Depuis des mois, l’administration Biden minimise la possibilité qu’Israël puisse intentionnellement retarder la conclusion d’un tel accord, rejetant régulièrement sur le Hamas la responsabilité de l’échec des négociations. Elle a agi de la sorte en dépit de rapports répétés indiquant que la position de Netanyahou avait évolué tout au long des pourparlers, empêchant toute percée.

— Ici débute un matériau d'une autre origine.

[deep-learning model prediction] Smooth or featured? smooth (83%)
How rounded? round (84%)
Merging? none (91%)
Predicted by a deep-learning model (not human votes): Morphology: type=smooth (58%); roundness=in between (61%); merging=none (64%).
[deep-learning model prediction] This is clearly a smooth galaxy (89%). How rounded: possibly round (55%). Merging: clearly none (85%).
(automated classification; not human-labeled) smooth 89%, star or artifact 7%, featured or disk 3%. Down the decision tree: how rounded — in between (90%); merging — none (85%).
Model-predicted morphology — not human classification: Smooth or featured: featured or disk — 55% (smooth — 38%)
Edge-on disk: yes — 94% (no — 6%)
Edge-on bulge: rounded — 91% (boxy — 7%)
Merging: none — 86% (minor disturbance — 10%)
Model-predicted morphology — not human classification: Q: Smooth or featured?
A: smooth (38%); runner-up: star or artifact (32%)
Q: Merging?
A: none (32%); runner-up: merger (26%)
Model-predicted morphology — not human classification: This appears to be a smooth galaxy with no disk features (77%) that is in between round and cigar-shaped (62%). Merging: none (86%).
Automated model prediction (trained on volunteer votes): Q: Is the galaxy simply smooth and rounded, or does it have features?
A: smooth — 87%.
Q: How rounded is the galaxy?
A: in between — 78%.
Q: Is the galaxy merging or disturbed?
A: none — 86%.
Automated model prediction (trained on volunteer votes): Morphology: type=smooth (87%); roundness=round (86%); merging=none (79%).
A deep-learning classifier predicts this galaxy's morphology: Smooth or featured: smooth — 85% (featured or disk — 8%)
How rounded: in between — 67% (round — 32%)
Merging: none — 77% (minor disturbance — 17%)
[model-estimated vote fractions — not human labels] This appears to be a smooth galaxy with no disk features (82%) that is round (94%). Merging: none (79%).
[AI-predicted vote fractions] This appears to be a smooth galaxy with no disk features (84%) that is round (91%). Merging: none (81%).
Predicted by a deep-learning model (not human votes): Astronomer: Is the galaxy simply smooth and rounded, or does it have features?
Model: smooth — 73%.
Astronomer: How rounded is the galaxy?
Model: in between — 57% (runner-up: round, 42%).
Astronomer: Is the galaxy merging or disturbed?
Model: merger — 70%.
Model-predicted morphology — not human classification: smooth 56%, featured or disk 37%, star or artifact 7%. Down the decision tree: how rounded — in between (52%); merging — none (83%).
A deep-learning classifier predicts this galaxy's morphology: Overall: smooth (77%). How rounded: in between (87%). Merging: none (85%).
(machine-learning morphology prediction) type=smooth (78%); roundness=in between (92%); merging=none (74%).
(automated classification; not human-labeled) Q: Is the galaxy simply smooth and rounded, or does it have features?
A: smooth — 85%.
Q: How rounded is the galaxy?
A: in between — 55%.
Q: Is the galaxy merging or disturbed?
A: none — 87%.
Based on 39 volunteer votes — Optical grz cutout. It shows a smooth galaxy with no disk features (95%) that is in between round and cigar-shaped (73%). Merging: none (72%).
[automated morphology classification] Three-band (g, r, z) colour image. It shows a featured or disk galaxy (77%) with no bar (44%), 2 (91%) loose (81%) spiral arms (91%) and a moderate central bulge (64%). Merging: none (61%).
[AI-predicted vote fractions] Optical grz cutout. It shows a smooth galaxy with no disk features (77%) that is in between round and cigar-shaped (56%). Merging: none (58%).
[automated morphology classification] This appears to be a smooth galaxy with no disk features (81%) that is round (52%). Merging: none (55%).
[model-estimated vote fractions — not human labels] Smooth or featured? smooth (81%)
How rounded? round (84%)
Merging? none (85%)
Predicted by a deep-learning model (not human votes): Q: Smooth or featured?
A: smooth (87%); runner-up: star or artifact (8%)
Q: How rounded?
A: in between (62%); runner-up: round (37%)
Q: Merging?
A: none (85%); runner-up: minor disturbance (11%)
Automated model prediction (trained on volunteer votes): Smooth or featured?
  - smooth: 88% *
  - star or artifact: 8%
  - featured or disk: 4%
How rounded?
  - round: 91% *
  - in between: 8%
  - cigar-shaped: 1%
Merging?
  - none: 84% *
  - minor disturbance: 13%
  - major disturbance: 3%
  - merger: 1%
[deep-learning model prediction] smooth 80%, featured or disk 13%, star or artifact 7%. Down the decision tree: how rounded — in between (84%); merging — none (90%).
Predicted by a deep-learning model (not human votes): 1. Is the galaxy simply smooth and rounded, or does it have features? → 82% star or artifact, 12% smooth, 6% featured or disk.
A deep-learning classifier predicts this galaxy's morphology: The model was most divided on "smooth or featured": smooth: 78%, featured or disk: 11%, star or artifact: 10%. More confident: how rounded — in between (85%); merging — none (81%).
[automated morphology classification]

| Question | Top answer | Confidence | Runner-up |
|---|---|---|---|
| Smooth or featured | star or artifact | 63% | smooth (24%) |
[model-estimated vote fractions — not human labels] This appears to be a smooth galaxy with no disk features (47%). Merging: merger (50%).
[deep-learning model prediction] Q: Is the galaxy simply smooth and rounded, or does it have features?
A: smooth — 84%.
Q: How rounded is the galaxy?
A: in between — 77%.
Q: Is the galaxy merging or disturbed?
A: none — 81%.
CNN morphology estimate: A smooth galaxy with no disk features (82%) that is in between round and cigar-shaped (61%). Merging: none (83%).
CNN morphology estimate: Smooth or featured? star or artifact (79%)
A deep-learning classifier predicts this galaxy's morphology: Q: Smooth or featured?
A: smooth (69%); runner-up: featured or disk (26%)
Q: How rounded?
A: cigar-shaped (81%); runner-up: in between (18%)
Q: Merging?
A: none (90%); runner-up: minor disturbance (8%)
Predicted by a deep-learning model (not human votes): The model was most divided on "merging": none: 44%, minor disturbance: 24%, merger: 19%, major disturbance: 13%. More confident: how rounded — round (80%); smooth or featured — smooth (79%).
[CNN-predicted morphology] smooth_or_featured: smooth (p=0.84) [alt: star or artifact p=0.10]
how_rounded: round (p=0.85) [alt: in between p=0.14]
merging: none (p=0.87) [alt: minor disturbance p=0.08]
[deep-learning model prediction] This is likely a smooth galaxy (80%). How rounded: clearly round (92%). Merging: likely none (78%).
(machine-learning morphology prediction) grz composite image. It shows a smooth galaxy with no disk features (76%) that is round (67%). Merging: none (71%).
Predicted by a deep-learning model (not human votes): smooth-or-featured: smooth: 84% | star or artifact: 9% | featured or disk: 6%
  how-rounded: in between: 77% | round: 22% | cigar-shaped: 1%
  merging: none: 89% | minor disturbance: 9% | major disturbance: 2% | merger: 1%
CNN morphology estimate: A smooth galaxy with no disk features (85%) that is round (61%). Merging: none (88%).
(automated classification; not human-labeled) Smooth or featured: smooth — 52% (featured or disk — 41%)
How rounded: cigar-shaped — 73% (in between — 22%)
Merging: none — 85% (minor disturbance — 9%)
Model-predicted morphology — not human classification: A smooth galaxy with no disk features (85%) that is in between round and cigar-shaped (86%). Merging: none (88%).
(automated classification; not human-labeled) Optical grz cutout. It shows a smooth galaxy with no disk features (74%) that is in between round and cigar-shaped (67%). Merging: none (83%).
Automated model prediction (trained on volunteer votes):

Pourtant, certains démocrates de premier plan se demandent de plus en plus si Netanyahou pourrait avoir un œil sur les élections américaines – et la possible victoire de l’ancien président Donald Trump – dans son calcul militaire.
Trump est depuis longtemps le locataire préféré de Netanyahou à la Maison Blanche. Lors de la campagne, le républicain a attaqué la candidate démocrate, la vice-présidente Kamala Harris, sur l’incapacité de l’administration Biden à parvenir à un accord.
« Je ne pense pas qu’il faille être un cynique désespéré pour penser que certaines actions d’Israël, certaines actions du premier ministre Netanyahu, sont liées à l’élection américaine », a déclaré le sénateur Chris Murphy, un proche allié de Biden, à CNN au début de la semaine.
Des fonctionnaires américains ont également déclaré au Wall Street Journal en septembre qu’ils ne pensaient pas qu’un accord serait conclu au cours de la présidence de Biden, qui s’achève en janvier 2025.
Biden avait initialement déclaré qu’Israël soutenait le plan de cessez-le-feu qu’il avait présenté en mai, bien que Netanyahu ait rapidement contredit cette affirmation.
En septembre, le premier ministre israélien s’est opposé à l’affirmation d’un fonctionnaire de l’administration Biden selon laquelle 90 % de l’accord avaient été conclus. Plus tard dans le mois, Israël a intensifié ses attaques contre le Liban peu de temps après avoir rencontré des responsables américains qui préconisaient une désescalade.
Depuis lors, le gouvernement de Netanyahu a ignoré les appels des responsables américains en faveur d’une pause dans les combats, tout en intensifiant ses opérations – y compris des incursions terrestres limitées – au Liban.
Biden s’est également opposé à ce qu’Israël frappe les installations nucléaires iraniennes à la suite d’une attaque iranienne en début de semaine.
Vendredi, il a indiqué qu’il s’opposait également à toute frappe sur les installations pétrolières de l’Iran, déclarant : « Si j’étais à leur place, je réfléchirais à d’autres solutions que de frapper les champs pétroliers iraniens.
Bien qu’Israël continue de faire fi des appels publics de Washington, l’administration Biden évite depuis des mois de tirer parti de l’aide militaire qu’elle fournit à son allié « à toute épreuve ».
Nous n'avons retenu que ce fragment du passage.